======== Input for this task

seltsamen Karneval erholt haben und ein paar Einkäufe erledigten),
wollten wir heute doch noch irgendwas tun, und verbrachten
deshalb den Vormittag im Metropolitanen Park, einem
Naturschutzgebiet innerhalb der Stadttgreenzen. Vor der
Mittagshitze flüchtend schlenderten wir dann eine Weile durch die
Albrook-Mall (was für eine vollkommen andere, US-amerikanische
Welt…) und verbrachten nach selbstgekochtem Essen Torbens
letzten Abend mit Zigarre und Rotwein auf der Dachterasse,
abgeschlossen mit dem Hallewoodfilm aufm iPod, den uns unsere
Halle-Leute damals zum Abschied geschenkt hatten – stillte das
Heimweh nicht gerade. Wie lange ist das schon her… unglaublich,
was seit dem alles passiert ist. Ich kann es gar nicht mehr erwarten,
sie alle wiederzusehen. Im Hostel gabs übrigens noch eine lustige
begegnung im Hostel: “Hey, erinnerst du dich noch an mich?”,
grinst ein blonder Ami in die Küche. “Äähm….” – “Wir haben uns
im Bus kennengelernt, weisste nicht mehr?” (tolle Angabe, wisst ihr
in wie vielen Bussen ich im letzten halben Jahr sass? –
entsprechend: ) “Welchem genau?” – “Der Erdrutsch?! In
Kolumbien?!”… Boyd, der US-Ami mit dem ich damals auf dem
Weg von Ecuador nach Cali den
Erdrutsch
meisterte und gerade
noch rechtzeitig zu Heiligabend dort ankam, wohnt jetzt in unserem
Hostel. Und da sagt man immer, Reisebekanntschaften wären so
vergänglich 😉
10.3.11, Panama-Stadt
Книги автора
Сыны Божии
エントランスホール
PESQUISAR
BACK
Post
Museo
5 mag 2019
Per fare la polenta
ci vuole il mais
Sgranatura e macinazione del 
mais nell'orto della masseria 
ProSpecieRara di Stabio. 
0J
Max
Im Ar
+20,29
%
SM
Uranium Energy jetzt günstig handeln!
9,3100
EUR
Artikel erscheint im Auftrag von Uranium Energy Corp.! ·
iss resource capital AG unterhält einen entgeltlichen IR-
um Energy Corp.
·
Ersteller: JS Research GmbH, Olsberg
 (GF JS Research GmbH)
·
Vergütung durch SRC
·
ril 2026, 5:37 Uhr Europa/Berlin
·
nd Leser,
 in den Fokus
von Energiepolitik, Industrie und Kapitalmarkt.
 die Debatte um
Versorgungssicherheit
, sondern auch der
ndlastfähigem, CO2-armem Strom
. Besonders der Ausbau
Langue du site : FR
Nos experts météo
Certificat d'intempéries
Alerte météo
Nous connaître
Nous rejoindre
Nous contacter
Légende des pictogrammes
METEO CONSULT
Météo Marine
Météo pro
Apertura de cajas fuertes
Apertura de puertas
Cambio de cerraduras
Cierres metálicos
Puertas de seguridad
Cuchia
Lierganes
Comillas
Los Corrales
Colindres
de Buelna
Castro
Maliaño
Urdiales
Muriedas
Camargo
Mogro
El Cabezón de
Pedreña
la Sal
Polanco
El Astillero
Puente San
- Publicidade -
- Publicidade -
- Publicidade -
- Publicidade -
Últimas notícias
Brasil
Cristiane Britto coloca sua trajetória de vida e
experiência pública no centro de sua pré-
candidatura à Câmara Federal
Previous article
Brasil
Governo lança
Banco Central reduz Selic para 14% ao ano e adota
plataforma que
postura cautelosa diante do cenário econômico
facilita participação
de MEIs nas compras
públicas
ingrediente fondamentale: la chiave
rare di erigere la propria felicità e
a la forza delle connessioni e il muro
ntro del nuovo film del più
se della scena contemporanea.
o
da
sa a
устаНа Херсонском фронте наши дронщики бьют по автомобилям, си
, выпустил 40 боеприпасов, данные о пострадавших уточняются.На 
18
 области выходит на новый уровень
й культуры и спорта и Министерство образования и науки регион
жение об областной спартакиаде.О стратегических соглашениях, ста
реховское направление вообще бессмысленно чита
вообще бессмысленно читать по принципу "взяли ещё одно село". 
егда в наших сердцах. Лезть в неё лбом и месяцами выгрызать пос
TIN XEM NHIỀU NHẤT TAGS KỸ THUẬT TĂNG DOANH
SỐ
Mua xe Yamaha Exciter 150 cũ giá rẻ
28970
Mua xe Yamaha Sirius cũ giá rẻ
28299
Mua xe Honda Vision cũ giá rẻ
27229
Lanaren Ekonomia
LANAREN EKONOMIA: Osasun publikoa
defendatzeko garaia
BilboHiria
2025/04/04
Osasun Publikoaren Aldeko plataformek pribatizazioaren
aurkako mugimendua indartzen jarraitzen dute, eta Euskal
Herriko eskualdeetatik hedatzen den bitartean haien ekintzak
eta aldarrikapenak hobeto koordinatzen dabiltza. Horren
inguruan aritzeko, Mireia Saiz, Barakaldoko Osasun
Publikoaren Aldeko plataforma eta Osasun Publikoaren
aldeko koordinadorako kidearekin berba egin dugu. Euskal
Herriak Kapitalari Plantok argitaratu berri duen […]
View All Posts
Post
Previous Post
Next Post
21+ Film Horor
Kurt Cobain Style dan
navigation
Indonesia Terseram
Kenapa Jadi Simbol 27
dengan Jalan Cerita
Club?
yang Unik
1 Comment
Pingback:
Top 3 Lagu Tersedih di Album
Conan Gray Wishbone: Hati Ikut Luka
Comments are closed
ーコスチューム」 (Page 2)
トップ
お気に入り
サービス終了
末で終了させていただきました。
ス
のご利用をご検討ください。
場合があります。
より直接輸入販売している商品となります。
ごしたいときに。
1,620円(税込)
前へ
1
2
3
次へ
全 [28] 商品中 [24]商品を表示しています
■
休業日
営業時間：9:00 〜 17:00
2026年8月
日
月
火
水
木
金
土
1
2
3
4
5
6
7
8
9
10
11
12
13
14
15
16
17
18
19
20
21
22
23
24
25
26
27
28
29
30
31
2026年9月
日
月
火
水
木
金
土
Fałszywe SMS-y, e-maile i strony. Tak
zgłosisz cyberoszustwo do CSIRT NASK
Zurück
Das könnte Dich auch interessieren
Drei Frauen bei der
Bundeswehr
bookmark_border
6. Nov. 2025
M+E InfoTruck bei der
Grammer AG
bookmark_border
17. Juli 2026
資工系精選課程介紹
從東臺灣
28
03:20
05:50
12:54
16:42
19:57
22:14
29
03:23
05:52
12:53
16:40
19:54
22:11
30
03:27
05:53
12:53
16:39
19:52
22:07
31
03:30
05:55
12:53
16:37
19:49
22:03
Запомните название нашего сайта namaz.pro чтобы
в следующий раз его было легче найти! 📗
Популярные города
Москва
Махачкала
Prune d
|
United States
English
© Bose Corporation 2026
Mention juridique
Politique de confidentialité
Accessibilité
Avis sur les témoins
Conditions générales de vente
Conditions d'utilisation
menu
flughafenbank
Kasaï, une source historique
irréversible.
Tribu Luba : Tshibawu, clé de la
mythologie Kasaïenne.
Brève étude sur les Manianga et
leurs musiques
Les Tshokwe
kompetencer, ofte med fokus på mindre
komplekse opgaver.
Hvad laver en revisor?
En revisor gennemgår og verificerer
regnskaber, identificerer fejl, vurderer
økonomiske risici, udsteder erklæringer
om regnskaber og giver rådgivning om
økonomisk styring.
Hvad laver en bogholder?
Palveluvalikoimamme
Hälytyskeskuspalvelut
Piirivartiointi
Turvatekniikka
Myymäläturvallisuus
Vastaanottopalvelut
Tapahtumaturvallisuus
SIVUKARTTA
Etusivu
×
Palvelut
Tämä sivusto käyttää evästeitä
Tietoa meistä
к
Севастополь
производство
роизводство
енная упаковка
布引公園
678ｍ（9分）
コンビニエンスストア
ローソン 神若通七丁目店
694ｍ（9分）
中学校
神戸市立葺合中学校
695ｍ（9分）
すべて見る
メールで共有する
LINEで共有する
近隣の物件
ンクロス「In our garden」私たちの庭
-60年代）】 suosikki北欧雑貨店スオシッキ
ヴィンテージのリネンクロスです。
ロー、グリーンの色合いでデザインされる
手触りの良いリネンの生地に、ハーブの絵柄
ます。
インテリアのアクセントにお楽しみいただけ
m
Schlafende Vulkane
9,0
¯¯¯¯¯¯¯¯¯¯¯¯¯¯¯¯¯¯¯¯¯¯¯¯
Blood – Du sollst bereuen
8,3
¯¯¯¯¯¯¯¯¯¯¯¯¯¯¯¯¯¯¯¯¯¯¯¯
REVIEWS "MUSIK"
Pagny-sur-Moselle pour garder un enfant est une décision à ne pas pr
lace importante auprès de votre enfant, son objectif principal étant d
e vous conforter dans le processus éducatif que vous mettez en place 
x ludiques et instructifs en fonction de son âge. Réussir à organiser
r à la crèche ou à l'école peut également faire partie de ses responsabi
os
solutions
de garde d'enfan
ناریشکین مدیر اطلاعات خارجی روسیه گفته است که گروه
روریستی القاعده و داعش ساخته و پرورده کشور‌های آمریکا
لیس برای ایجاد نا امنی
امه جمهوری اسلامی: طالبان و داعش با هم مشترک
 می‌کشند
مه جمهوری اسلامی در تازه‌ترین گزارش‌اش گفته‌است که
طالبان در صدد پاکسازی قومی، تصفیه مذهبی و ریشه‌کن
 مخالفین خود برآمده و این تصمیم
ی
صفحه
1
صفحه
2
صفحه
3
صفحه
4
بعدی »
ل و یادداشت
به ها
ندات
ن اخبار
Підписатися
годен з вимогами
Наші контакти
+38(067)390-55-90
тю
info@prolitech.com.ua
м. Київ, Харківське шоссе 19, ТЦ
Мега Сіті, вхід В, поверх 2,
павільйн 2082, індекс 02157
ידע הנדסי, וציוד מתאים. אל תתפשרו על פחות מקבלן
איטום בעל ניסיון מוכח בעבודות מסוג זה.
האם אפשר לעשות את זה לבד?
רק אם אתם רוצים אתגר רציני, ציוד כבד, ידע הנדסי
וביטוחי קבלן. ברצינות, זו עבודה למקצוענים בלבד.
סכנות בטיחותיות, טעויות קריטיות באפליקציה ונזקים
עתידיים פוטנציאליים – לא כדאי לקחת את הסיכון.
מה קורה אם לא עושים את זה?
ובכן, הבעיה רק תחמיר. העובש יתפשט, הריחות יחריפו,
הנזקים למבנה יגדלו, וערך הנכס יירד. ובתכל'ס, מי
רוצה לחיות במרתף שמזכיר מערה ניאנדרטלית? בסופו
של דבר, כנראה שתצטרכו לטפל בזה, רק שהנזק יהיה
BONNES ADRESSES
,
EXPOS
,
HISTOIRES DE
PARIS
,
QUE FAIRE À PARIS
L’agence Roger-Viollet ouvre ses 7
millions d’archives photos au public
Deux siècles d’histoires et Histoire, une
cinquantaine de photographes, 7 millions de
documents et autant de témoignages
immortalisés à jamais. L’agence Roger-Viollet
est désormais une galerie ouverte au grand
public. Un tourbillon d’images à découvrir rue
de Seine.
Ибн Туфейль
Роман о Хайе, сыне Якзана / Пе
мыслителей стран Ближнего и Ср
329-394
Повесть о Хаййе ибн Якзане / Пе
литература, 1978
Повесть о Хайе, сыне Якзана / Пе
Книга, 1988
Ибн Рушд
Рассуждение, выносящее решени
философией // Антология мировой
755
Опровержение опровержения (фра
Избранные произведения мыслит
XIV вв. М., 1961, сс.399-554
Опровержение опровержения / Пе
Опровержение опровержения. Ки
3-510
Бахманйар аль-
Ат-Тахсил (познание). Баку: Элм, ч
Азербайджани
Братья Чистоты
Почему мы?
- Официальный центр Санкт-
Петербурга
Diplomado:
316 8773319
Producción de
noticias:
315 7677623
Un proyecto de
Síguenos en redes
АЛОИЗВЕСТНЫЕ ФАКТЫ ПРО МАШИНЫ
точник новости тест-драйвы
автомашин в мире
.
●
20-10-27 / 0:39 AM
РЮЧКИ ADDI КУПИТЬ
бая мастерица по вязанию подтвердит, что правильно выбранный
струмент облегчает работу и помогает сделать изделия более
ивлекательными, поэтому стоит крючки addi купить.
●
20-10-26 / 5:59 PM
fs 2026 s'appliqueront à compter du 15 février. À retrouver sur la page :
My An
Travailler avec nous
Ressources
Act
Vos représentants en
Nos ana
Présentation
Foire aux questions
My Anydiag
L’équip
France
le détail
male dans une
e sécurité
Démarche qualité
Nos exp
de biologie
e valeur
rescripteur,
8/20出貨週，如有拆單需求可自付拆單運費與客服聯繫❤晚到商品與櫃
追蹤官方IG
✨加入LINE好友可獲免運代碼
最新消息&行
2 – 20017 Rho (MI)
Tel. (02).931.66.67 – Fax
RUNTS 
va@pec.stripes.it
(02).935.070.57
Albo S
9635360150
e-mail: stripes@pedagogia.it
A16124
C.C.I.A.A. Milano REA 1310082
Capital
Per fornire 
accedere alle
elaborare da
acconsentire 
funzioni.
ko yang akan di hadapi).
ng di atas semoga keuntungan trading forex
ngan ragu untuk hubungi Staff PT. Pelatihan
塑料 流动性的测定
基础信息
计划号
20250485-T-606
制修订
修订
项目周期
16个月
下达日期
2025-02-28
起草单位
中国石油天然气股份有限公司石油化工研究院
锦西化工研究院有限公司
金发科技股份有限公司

================

▶ [Work order]
Report each line above that contains the word "della".

▶ [Answer section]
mais nell'orto della masseria 
se della scena contemporanea.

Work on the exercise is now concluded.